PM slams US embassy for recalling Turkey’s assassinated ex-PM

PM slams US embassy for recalling Turkey’s assassinated ex-PM

ANKARA
PM slams US embassy for recalling Turkey’s assassinated ex-PM Prime Minister Binali Yıldırım has criticized the U.S. embassy after the embassy posted a picture of Nihat Erim, a former prime minister of a technocratic government formed after the 1971 coup, on the embassy’s official Twitter account, causing outrage among social media users. 

“I cannot find any relation to any messages of this post,” Yıldırım said Jan. 6. “He [the ambassador] is behaving in a silly fashion before he leaves,” Yıldırım said. 

“How did he think about that, we should ask him,” he said referring to U.S. Ambassador to Turkey John Bass. 

On Jan. 5, the U.S. embassy posted a picture of Erim along with former U.S. President Richard Nixon in a meeting on March 19, 1972, a year after a coup d’état in Turkey.

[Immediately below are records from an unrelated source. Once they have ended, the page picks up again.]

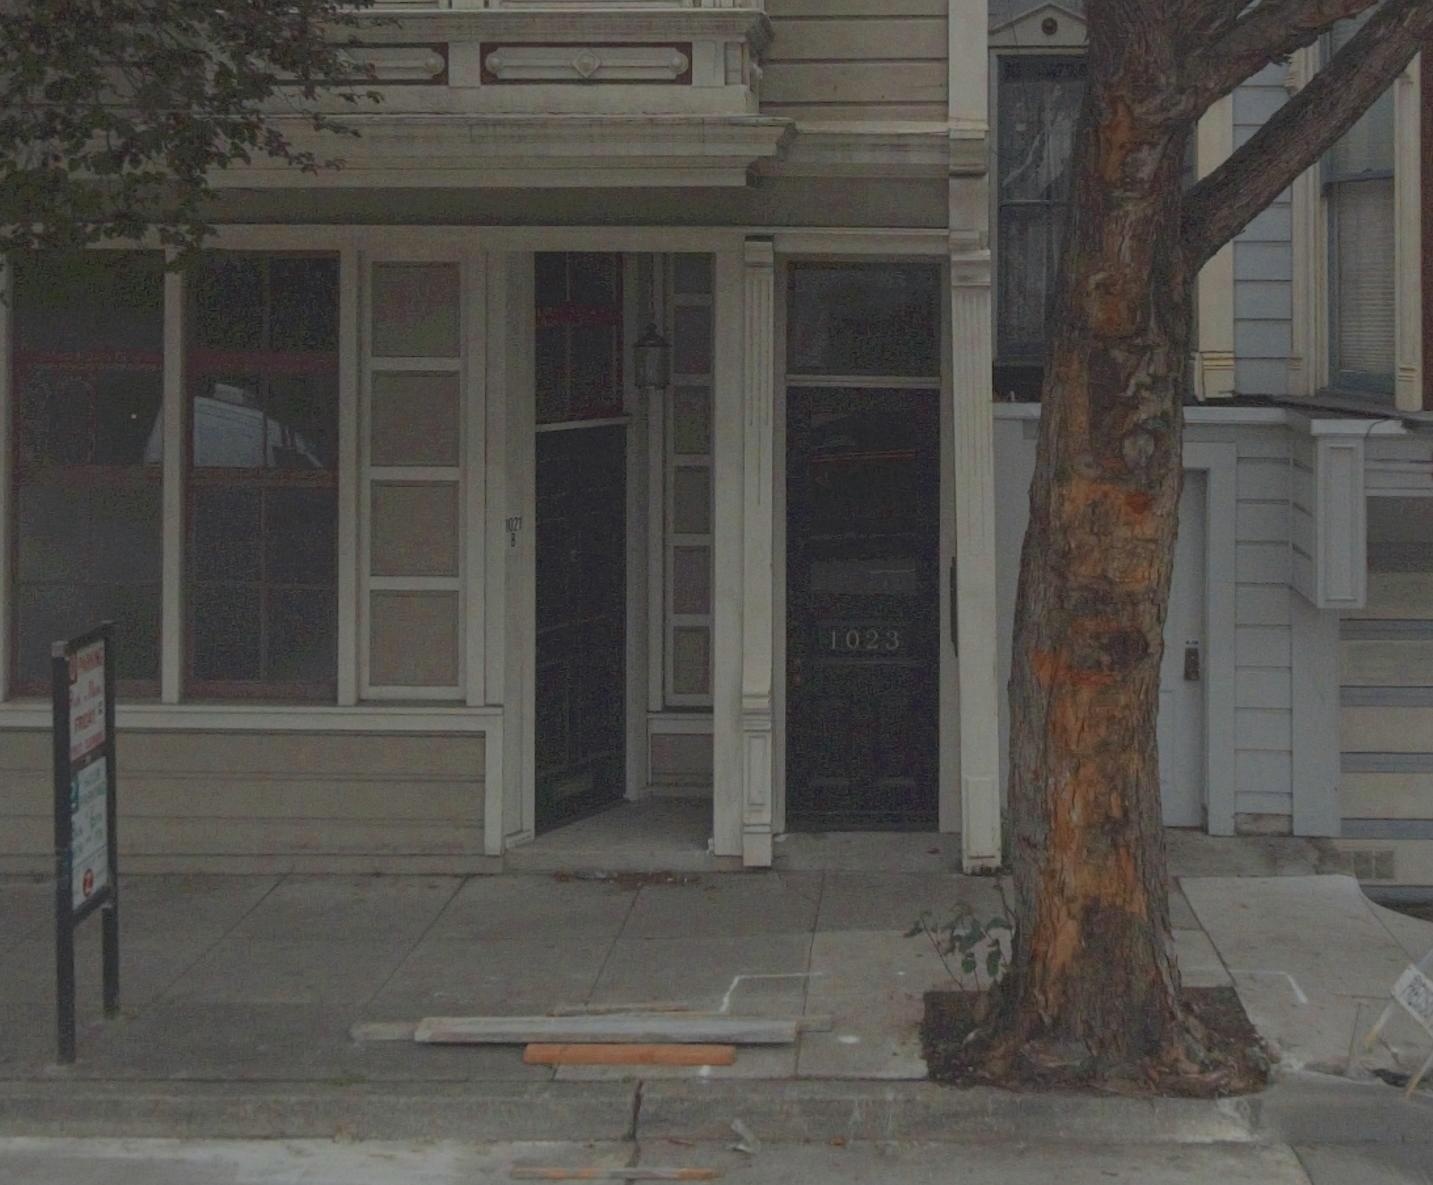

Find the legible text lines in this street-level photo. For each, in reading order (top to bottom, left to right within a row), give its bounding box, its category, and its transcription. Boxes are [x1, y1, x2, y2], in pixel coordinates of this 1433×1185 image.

[504, 515, 524, 533] StreetNumber: 1021
[509, 531, 517, 549] StreetNumber: B
[828, 628, 900, 651] StreetNumber: 1023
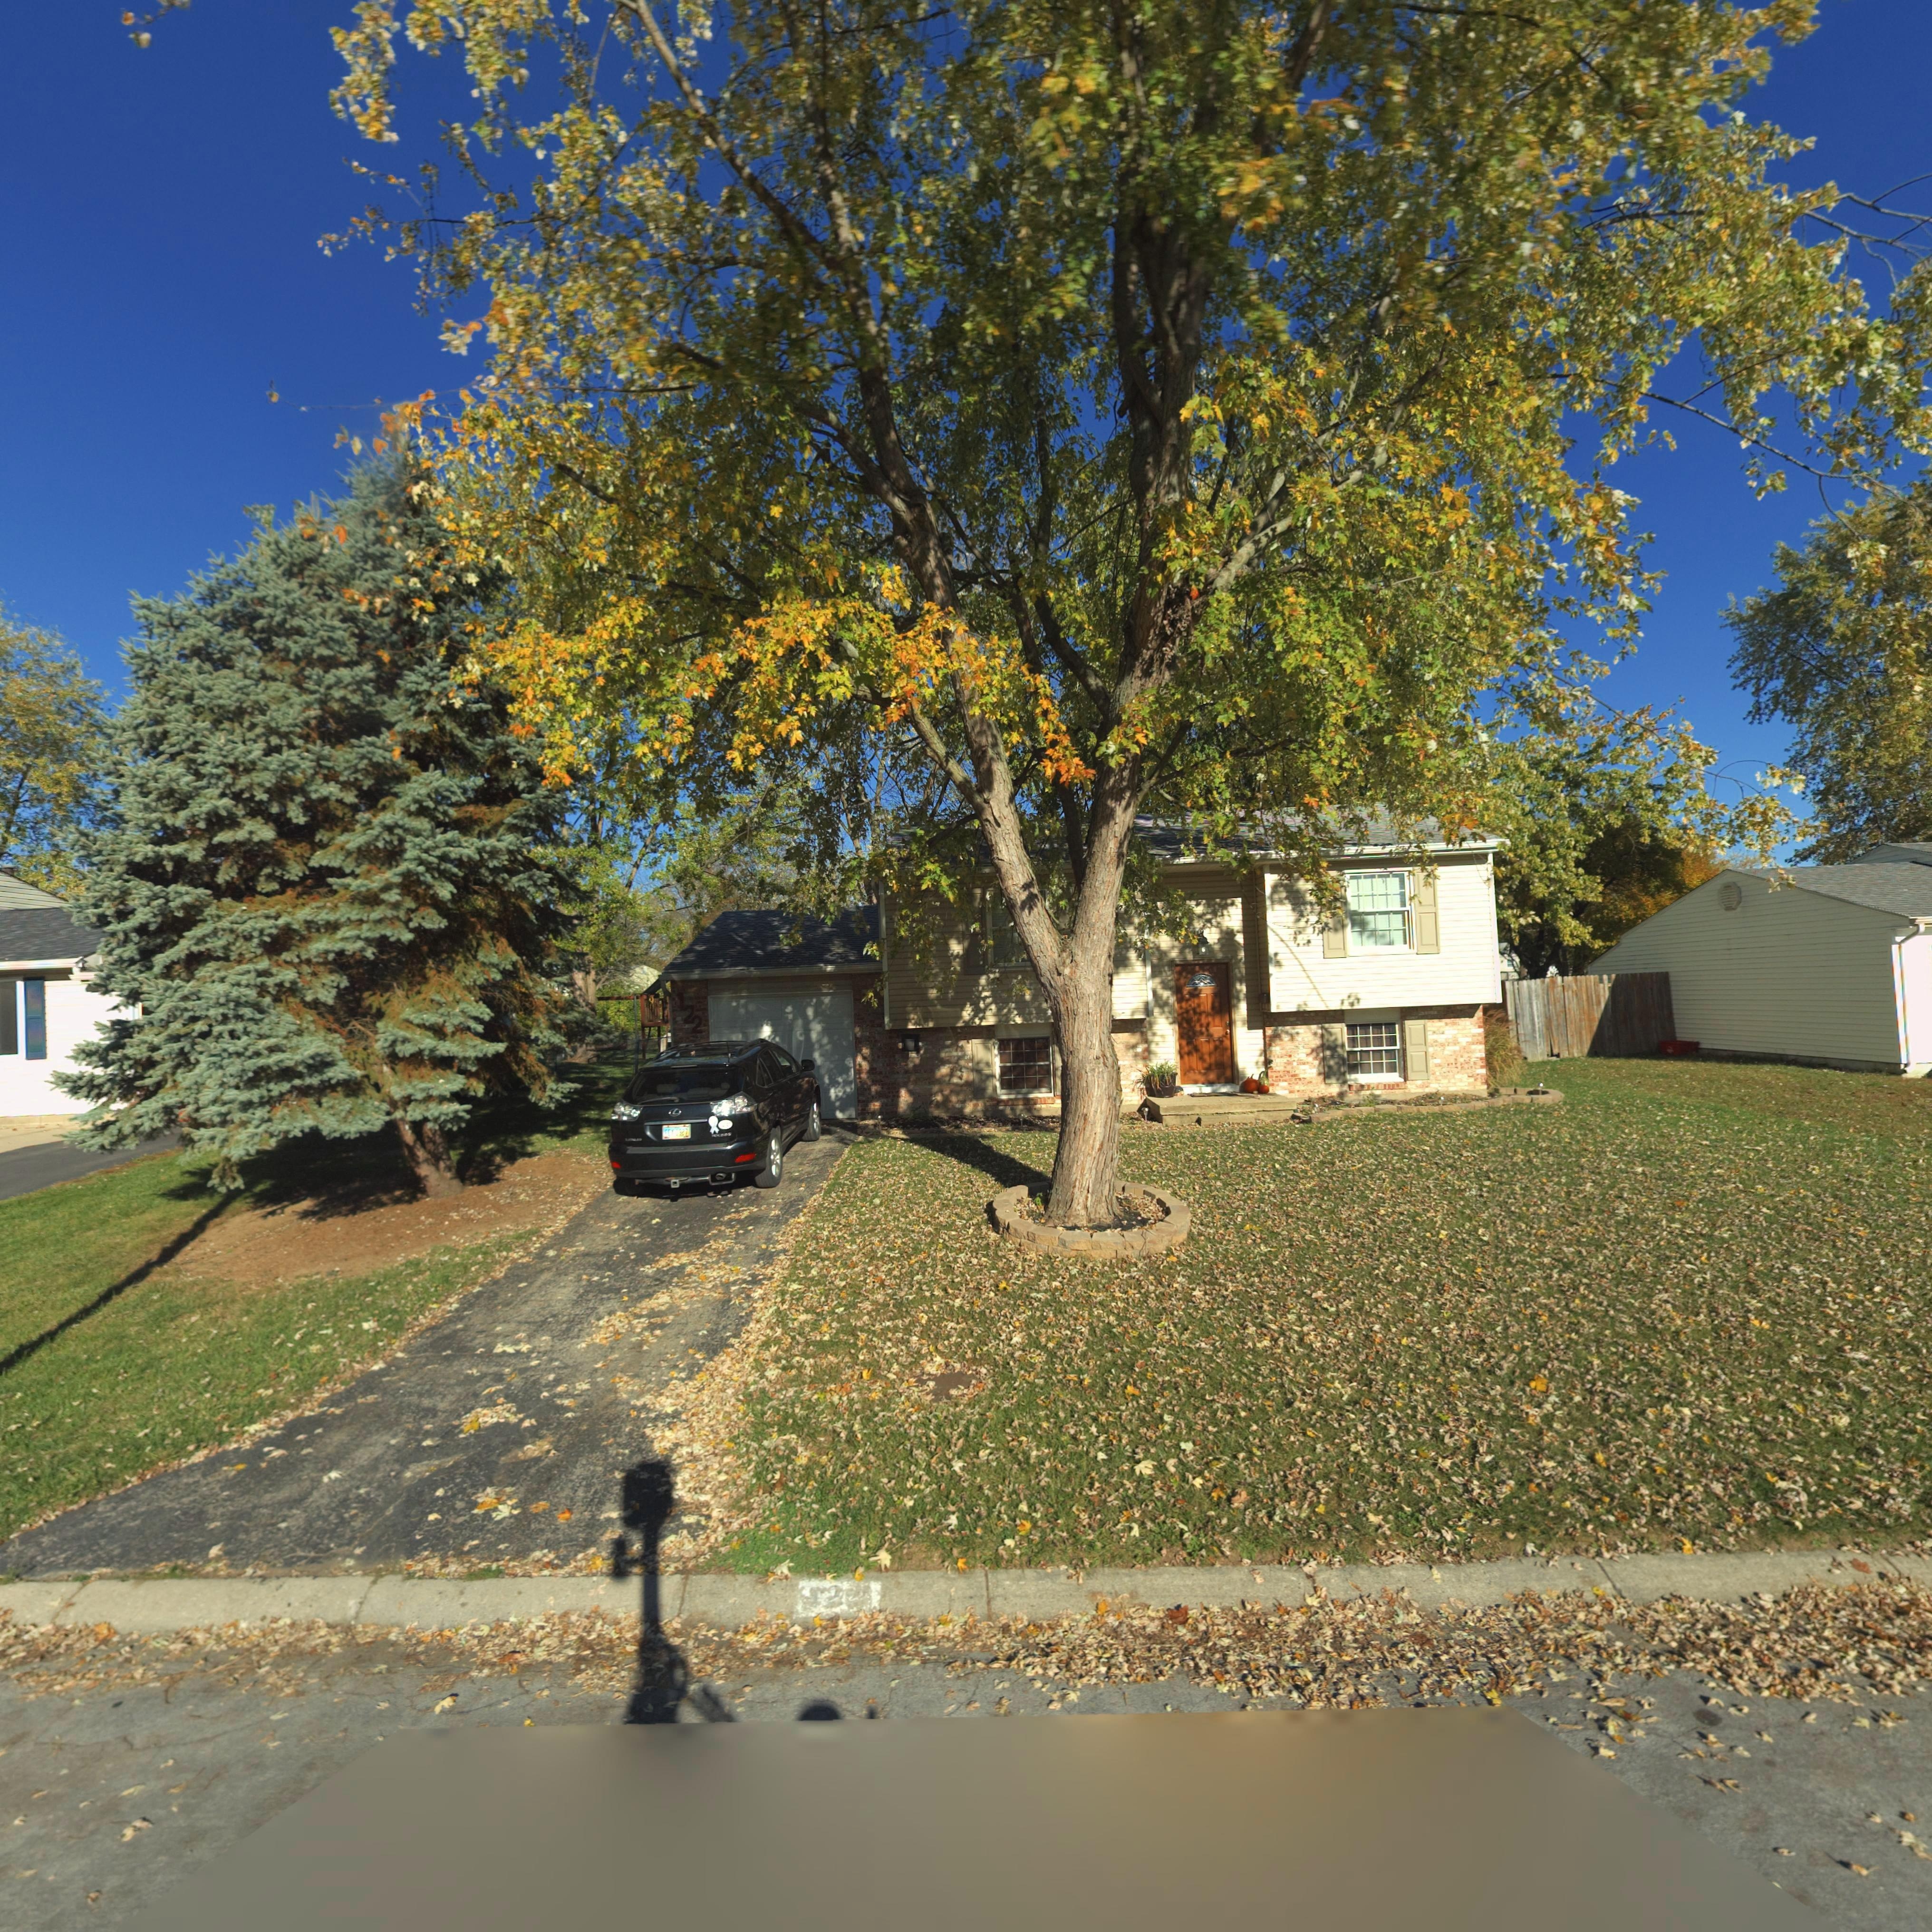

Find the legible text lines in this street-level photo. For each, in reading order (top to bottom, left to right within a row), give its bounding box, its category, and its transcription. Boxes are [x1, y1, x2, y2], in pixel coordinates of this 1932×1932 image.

[821, 1584, 844, 1610] StreetNumber: 2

Serving almost a year in a technocrat government following the coup in 1971, Erim was assassinated months before the Sep. 12, 1980, coup d’état in an incident considered as an important milestone in the path toward the coup.

Following the embassy’s post, social media users started a debate, arguing that the embassy wanted to give a covert message by sharing a picture of an assassinated minister of a technocrat government formed after a coup.   

Erim is known for his quote, “if necessary, democracy should be covered with a blanket.”






‘US embassy aims to underline mutual friendship’

After the criticisms from social media users, the U.S. embassy said the embassy had been posting photographs of the joint meetings of Turkish and American officials and politicians from the archives under the hashtag #tbt and #TürkAmerikanDostluğu [Turkish-American Friendship] since last December and had displayed no underlying intention in posting the former PM.

“These photographs found in our archives show multi-dimensional, deep and historical connections between the United States and Turkey,” an official from the embassy told the Hürriyet Daily News on Jan. 5, adding that the pictures of former U.S. Presidents Dwight D. Eisenhower and Franklin Roosevelt, as well as the former Turkish presidents İsmet İnönü and Celal Bayar, were also posted with the same hashtags.  

“There are no other intentions or other issues emphasized,” the source added. “On the other hand, it is necessary to question the purpose of those who try to find a hidden meaning behind the publication of photographs in the archives.”